- _EXERCISE DIRECTIONS_
Reproduce every line of the listing as written, apart from the pictures.

- _Saved data entries_
┏━━

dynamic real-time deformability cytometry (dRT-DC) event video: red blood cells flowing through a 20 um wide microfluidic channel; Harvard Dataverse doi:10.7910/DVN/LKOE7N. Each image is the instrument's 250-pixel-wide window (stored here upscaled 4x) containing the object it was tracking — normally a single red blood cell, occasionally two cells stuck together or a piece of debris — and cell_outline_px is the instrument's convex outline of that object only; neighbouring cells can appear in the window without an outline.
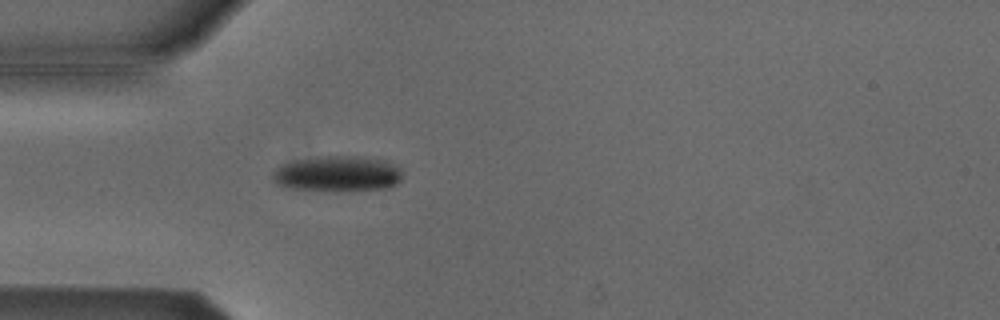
{"species": "Egyptian fruit bat (a non-hibernating species)", "species_latin": "Rousettus aegyptiacus", "temperature_condition": "cold", "stored_images_in_passage": 25, "camera_frame_rate_fps": 3000, "um_per_image_px": 0.085, "animal": {"sex": "male"}, "frame": {"image": 1, "passage_image": 5, "time_ms": 1.333, "image_size_px": [1000, 320], "cell_outline_px": [[400, 180], [396, 184], [388, 188], [292, 188], [276, 184], [272, 180], [272, 172], [280, 164], [292, 160], [324, 156], [356, 156], [384, 160], [400, 168]], "centroid_in_image_um": [28.63, 14.71], "position_along_channel_um": 56.4, "area_um2": 25.89}}
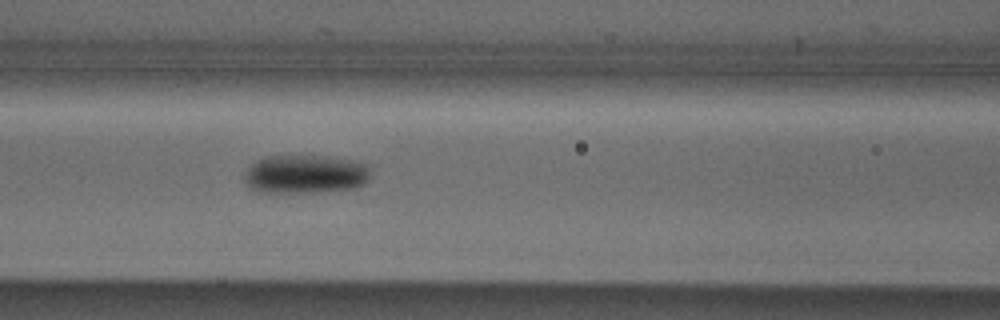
{"frame": {"image": 2, "passage_image": 12, "time_ms": 3.667, "image_size_px": [1000, 320], "cell_outline_px": [[368, 180], [364, 184], [356, 188], [320, 192], [260, 192], [252, 188], [244, 180], [244, 172], [256, 160], [264, 156], [332, 156], [352, 160], [368, 164]], "centroid_in_image_um": [25.96, 14.8], "position_along_channel_um": 140.6, "area_um2": 28.55}}
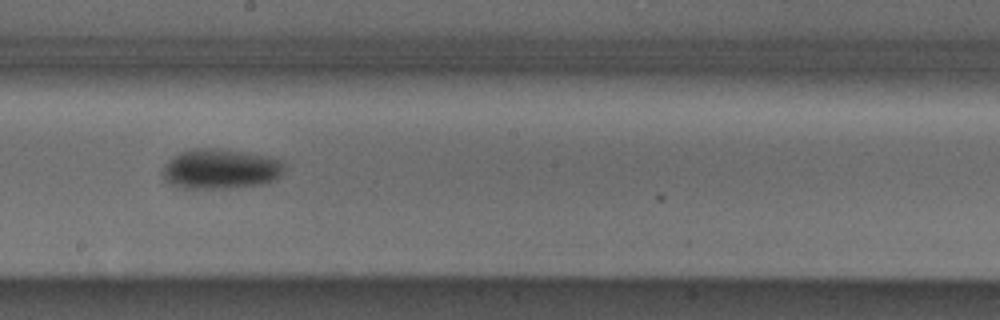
{"frame": {"image": 3, "passage_image": 19, "time_ms": 6.0, "image_size_px": [1000, 320], "cell_outline_px": [[288, 164], [280, 176], [276, 180], [264, 184], [232, 188], [184, 188], [168, 184], [164, 180], [160, 172], [160, 168], [172, 156], [180, 152], [192, 148], [216, 148], [244, 152], [284, 160]], "centroid_in_image_um": [18.73, 14.36], "position_along_channel_um": 229.5, "area_um2": 29.07}}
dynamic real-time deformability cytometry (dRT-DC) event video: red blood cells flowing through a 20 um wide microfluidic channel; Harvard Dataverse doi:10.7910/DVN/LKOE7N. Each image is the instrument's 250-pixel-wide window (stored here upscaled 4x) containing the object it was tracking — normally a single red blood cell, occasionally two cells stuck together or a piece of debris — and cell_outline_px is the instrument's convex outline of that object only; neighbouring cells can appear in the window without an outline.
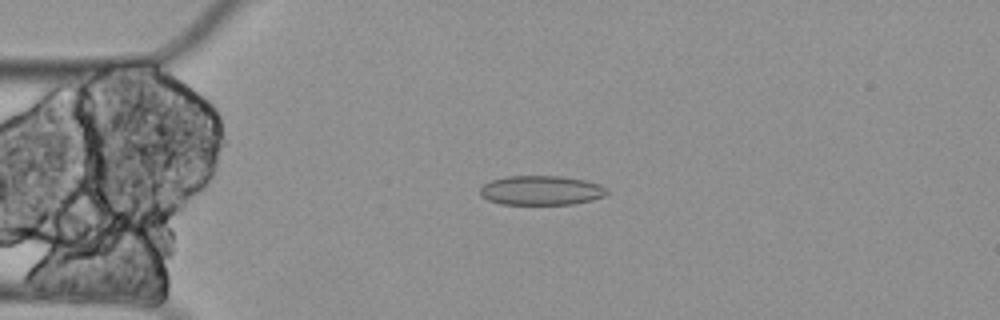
{"species": "Egyptian fruit bat (a non-hibernating species)", "species_latin": "Rousettus aegyptiacus", "temperature_condition": "cold", "stored_images_in_passage": 3, "camera_frame_rate_fps": 3000, "um_per_image_px": 0.085, "animal": {"sex": "female"}, "frame": {"image": 1, "passage_image": 2, "time_ms": 0.333, "image_size_px": [1000, 320], "cell_outline_px": [[608, 192], [604, 196], [592, 200], [572, 204], [500, 204], [488, 200], [480, 196], [480, 188], [484, 184], [492, 180], [508, 176], [560, 176], [584, 180], [600, 184], [608, 188]], "centroid_in_image_um": [46.01, 16.18], "position_along_channel_um": 39.0, "area_um2": 21.79}}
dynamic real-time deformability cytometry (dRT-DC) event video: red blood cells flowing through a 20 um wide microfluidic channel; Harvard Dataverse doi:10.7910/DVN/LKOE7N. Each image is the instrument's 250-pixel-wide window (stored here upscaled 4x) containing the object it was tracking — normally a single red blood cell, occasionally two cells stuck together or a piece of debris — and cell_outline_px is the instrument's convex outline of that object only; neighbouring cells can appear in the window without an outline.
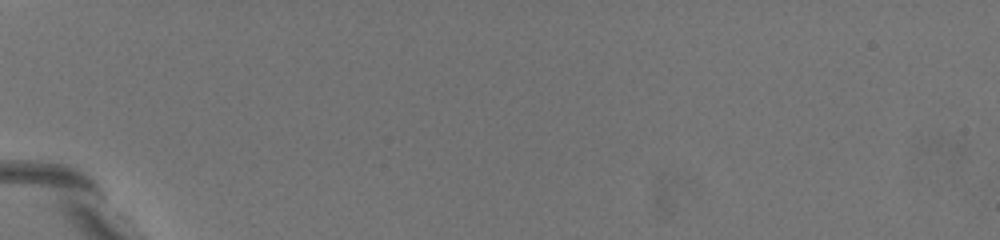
{"species": "common noctule bat (a hibernating species)", "species_latin": "Nyctalus noctula", "temperature_condition": "warm", "stored_images_in_passage": 2, "camera_frame_rate_fps": 3000, "um_per_image_px": 0.085, "animal": {"sex": "female", "body_mass_g": 19.5, "forearm_length_mm": 54.1}, "frame": {"image": 1, "passage_image": 1, "time_ms": 0.0, "image_size_px": [1000, 240], "cell_outline_px": [[180, 200], [176, 212], [168, 208], [116, 164], [104, 144], [112, 132], [136, 152], [140, 156]], "centroid_in_image_um": [11.95, 14.58], "position_along_channel_um": 73.0, "area_um2": 12.83}}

┗━━

- _WRITTEN RESPONSE_
dynamic real-time deformability cytometry (dRT-DC) event video: red blood cells flowing through a 20 um wide microfluidic channel; Harvard Dataverse doi:10.7910/DVN/LKOE7N. Each image is the instrument's 250-pixel-wide window (stored here upscaled 4x) containing the object it was tracking — normally a single red blood cell, occasionally two cells stuck together or a piece of debris — and cell_outline_px is the instrument's convex outline of that object only; neighbouring cells can appear in the window without an outline.
{"species": "Egyptian fruit bat (a non-hibernating species)", "species_latin": "Rousettus aegyptiacus", "temperature_condition": "cold", "stored_images_in_passage": 25, "camera_frame_rate_fps": 3000, "um_per_image_px": 0.085, "animal": {"sex": "male"}, "frame": {"image": 1, "passage_image": 5, "time_ms": 1.333, "image_size_px": [1000, 320], "cell_outline_px": [[400, 180], [396, 184], [388, 188], [292, 188], [276, 184], [272, 180], [272, 172], [280, 164], [292, 160], [324, 156], [356, 156], [384, 160], [400, 168]], "centroid_in_image_um": [28.63, 14.71], "position_along_channel_um": 56.4, "area_um2": 25.89}}
{"frame": {"image": 2, "passage_image": 12, "time_ms": 3.667, "image_size_px": [1000, 320], "cell_outline_px": [[368, 180], [364, 184], [356, 188], [320, 192], [260, 192], [252, 188], [244, 180], [244, 172], [256, 160], [264, 156], [332, 156], [352, 160], [368, 164]], "centroid_in_image_um": [25.96, 14.8], "position_along_channel_um": 140.6, "area_um2": 28.55}}
{"frame": {"image": 3, "passage_image": 19, "time_ms": 6.0, "image_size_px": [1000, 320], "cell_outline_px": [[288, 164], [280, 176], [276, 180], [264, 184], [232, 188], [184, 188], [168, 184], [164, 180], [160, 172], [160, 168], [172, 156], [180, 152], [192, 148], [216, 148], [244, 152], [284, 160]], "centroid_in_image_um": [18.73, 14.36], "position_along_channel_um": 229.5, "area_um2": 29.07}}
dynamic real-time deformability cytometry (dRT-DC) event video: red blood cells flowing through a 20 um wide microfluidic channel; Harvard Dataverse doi:10.7910/DVN/LKOE7N. Each image is the instrument's 250-pixel-wide window (stored here upscaled 4x) containing the object it was tracking — normally a single red blood cell, occasionally two cells stuck together or a piece of debris — and cell_outline_px is the instrument's convex outline of that object only; neighbouring cells can appear in the window without an outline.
{"species": "Egyptian fruit bat (a non-hibernating species)", "species_latin": "Rousettus aegyptiacus", "temperature_condition": "cold", "stored_images_in_passage": 3, "camera_frame_rate_fps": 3000, "um_per_image_px": 0.085, "animal": {"sex": "female"}, "frame": {"image": 1, "passage_image": 2, "time_ms": 0.333, "image_size_px": [1000, 320], "cell_outline_px": [[608, 192], [604, 196], [592, 200], [572, 204], [500, 204], [488, 200], [480, 196], [480, 188], [484, 184], [492, 180], [508, 176], [560, 176], [584, 180], [600, 184], [608, 188]], "centroid_in_image_um": [46.01, 16.18], "position_along_channel_um": 39.0, "area_um2": 21.79}}
dynamic real-time deformability cytometry (dRT-DC) event video: red blood cells flowing through a 20 um wide microfluidic channel; Harvard Dataverse doi:10.7910/DVN/LKOE7N. Each image is the instrument's 250-pixel-wide window (stored here upscaled 4x) containing the object it was tracking — normally a single red blood cell, occasionally two cells stuck together or a piece of debris — and cell_outline_px is the instrument's convex outline of that object only; neighbouring cells can appear in the window without an outline.
{"species": "common noctule bat (a hibernating species)", "species_latin": "Nyctalus noctula", "temperature_condition": "warm", "stored_images_in_passage": 2, "camera_frame_rate_fps": 3000, "um_per_image_px": 0.085, "animal": {"sex": "female", "body_mass_g": 19.5, "forearm_length_mm": 54.1}, "frame": {"image": 1, "passage_image": 1, "time_ms": 0.0, "image_size_px": [1000, 240], "cell_outline_px": [[180, 200], [176, 212], [168, 208], [116, 164], [104, 144], [112, 132], [136, 152], [140, 156]], "centroid_in_image_um": [11.95, 14.58], "position_along_channel_um": 73.0, "area_um2": 12.83}}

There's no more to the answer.